- [INSTRUCTIONS FOR THE TASK] In the entries that follow, identify the line containing "list [64, 71, 1448, 894]" and return it together with all later lines, exactly as they appear.

┌──

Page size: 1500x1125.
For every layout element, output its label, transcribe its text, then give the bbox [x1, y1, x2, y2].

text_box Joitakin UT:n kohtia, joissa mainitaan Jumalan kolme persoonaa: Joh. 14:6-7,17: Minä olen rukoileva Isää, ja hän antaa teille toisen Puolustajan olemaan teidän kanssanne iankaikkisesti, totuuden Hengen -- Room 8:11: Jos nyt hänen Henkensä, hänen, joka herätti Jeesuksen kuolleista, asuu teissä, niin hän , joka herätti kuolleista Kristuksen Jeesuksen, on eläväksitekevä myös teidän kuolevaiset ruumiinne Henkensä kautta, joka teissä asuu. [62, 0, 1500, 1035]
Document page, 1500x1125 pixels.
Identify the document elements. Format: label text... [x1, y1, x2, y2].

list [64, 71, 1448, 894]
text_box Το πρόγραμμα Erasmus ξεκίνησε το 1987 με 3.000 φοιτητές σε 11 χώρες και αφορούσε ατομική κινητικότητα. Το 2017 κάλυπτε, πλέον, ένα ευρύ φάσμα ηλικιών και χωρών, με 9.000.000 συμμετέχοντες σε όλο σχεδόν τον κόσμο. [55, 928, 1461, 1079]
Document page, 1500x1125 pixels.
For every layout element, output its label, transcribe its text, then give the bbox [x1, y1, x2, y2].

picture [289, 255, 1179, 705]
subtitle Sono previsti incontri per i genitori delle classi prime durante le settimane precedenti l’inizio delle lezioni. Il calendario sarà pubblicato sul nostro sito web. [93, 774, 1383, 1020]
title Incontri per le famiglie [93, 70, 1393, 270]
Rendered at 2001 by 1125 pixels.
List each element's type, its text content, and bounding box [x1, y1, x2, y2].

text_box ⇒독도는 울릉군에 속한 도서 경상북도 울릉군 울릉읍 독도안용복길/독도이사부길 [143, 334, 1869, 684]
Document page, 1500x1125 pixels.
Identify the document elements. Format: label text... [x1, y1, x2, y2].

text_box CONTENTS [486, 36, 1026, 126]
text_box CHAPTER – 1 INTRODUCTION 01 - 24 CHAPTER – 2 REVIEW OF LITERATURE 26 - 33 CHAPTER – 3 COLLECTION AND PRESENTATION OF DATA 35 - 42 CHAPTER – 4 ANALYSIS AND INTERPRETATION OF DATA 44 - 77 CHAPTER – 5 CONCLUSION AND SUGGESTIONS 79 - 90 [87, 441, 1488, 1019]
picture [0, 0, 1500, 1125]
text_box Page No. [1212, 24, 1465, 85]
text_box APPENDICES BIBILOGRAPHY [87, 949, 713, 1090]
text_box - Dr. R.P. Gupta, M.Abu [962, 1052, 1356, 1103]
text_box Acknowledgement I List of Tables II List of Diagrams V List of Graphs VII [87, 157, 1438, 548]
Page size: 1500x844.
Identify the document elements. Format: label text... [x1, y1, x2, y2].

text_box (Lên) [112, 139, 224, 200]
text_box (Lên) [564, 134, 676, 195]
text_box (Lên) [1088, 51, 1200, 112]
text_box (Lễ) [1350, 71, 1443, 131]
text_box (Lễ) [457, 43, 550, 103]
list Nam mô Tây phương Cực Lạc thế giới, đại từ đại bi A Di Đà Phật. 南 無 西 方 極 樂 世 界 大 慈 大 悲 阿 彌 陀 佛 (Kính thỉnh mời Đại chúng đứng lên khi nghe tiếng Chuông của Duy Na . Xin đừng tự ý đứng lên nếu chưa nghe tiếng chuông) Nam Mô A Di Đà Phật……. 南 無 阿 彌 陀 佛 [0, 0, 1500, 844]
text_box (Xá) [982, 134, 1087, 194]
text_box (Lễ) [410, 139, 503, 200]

└──

- [EXERCISE RESULT]
list [64, 71, 1448, 894]
text_box Το πρόγραμμα Erasmus ξεκίνησε το 1987 με 3.000 φοιτητές σε 11 χώρες και αφορούσε ατομική κινητικότητα. Το 2017 κάλυπτε, πλέον, ένα ευρύ φάσμα ηλικιών και χωρών, με 9.000.000 συμμετέχοντες σε όλο σχεδόν τον κόσμο. [55, 928, 1461, 1079]
Document page, 1500x1125 pixels.
For every layout element, output its label, transcribe its text, then give the bbox [x1, y1, x2, y2].

picture [289, 255, 1179, 705]
subtitle Sono previsti incontri per i genitori delle classi prime durante le settimane precedenti l’inizio delle lezioni. Il calendario sarà pubblicato sul nostro sito web. [93, 774, 1383, 1020]
title Incontri per le famiglie [93, 70, 1393, 270]
Rendered at 2001 by 1125 pixels.
List each element's type, its text content, and bounding box [x1, y1, x2, y2].

text_box ⇒독도는 울릉군에 속한 도서 경상북도 울릉군 울릉읍 독도안용복길/독도이사부길 [143, 334, 1869, 684]
Document page, 1500x1125 pixels.
Identify the document elements. Format: label text... [x1, y1, x2, y2].

text_box CONTENTS [486, 36, 1026, 126]
text_box CHAPTER – 1 INTRODUCTION 01 - 24 CHAPTER – 2 REVIEW OF LITERATURE 26 - 33 CHAPTER – 3 COLLECTION AND PRESENTATION OF DATA 35 - 42 CHAPTER – 4 ANALYSIS AND INTERPRETATION OF DATA 44 - 77 CHAPTER – 5 CONCLUSION AND SUGGESTIONS 79 - 90 [87, 441, 1488, 1019]
picture [0, 0, 1500, 1125]
text_box Page No. [1212, 24, 1465, 85]
text_box APPENDICES BIBILOGRAPHY [87, 949, 713, 1090]
text_box - Dr. R.P. Gupta, M.Abu [962, 1052, 1356, 1103]
text_box Acknowledgement I List of Tables II List of Diagrams V List of Graphs VII [87, 157, 1438, 548]
Page size: 1500x844.
Identify the document elements. Format: label text... [x1, y1, x2, y2].

text_box (Lên) [112, 139, 224, 200]
text_box (Lên) [564, 134, 676, 195]
text_box (Lên) [1088, 51, 1200, 112]
text_box (Lễ) [1350, 71, 1443, 131]
text_box (Lễ) [457, 43, 550, 103]
list Nam mô Tây phương Cực Lạc thế giới, đại từ đại bi A Di Đà Phật. 南 無 西 方 極 樂 世 界 大 慈 大 悲 阿 彌 陀 佛 (Kính thỉnh mời Đại chúng đứng lên khi nghe tiếng Chuông của Duy Na . Xin đừng tự ý đứng lên nếu chưa nghe tiếng chuông) Nam Mô A Di Đà Phật……. 南 無 阿 彌 陀 佛 [0, 0, 1500, 844]
text_box (Xá) [982, 134, 1087, 194]
text_box (Lễ) [410, 139, 503, 200]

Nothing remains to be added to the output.